Two young British directors were honored for their debut features. Charlotte Regan won the Young Audience Award for Scrapper, which happens to have been shot by Molly Manning Walker, who won the European Discovery FIPRESCI Prize for How to Have Sex. Best Documentary went to Estonian director Anna Hints’s Smoke Sauna Sisterhood, a film that “speak[s] volumes about what it means to be a woman,” writes Beatrice Loayza in the New York Times, “even as the focus remains fixed on a single location: a cramped sauna-cabin located in a forest.”

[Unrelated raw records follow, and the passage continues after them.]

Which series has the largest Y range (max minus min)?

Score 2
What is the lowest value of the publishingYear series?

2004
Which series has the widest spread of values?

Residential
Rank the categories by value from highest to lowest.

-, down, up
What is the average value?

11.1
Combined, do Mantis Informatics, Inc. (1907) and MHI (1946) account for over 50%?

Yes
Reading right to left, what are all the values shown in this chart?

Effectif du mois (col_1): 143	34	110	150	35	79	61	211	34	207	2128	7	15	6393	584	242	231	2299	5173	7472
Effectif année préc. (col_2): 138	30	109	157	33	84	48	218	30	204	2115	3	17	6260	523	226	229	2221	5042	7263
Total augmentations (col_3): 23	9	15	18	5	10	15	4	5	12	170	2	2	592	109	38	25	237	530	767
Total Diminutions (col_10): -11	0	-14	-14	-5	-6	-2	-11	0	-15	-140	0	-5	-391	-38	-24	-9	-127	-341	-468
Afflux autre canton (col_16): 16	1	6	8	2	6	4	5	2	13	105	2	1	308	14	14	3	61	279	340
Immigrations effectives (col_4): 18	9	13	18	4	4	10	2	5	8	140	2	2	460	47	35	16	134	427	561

Pablo Berger’s silent Robot Dreams, the story of the friendship between a dog and his robot in 1980s New York, won Best Animated Feature. “Fashioned into moving form from the graphic novel by Sara Varon,” wrote Carlos Aguilar for IndieWire in May, “this hand-drawn buddy dramedy preserves both the cartoon strip aesthetic and lack of dialogue of the source material for a delightfully bittersweet animated wonder that embodies the medium’s most purely cinematic qualities. Now the fierce battle for the title of the best animated film of the year has a new strong contender.”
In a video beamed in from London, Vanessa Redgrave received this year’s Lifetime Achievement Award from her daughter, Joely Richardson. The Honorary Award of the EFA President and Board went to Béla Tarr, and shortly before the ceremony, Martin Kudlac spoke with him for ScreenAnarchy. Tarr has recently become interested in opera, and he’s contemplating working with “actual gypsies,” he says, on “a brand-new version of Carmen. My issue is that I’m not fond of Bizet’s libretto or music. I’ve been thinking of creating a completely new Carmen, starting from scratch.”